Copy out each line featuring the string "subsection" from the entries beneath.

Document images with source code:
━━━━
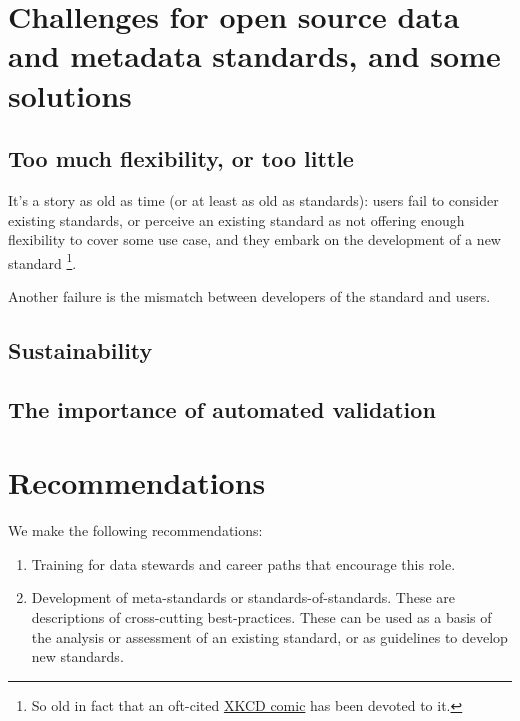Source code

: \documentclass[
  letterpaper,
  DIV=11,
  numbers=noendperiod]{scrartcl}
\providecommand{\tightlist}{%
  \setlength{\itemsep}{0pt}\setlength{\parskip}{0pt}}\usepackage{longtable,booktabs,array}
\begin{document}
\section{Challenges for open source data and metadata standards, and
some
solutions}\label{challenges-for-open-source-data-and-metadata-standards-and-some-solutions}

\subsection{Too much flexibility, or too
little}\label{too-much-flexibility-or-too-little}

It's a story as old as time (or at least as old as standards): users
fail to consider existing standards, or perceive an existing standard as
not offering enough flexibility to cover some use case, and they embark
on the development of a new standard \footnote{So old in fact that an
  oft-cited \href{https://xkcd.com/927/}{XKCD comic} has been devoted to
  it.}.

Another failure is the mismatch between developers of the standard and
users.

\subsection{Sustainability}\label{sustainability}

\subsection{The importance of automated
validation}\label{the-importance-of-automated-validation}

\section{Recommendations}\label{recommendations}

We make the following recommendations:

\begin{enumerate}
\def\labelenumi{\arabic{enumi}.}
\tightlist
\item
  Training for data stewards and career paths that encourage this role.
\item
  Development of meta-standards or standards-of-standards. These are
  descriptions of cross-cutting best-practices. These can be used as a
  basis of the analysis or assessment of an existing standard, or as
  guidelines to develop new standards.
\end{enumerate}
\end{document}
━━━━
Solved exercise:
\subsection{Too much flexibility, or too
\subsection{Sustainability}\label{sustainability}
\subsection{The importance of automated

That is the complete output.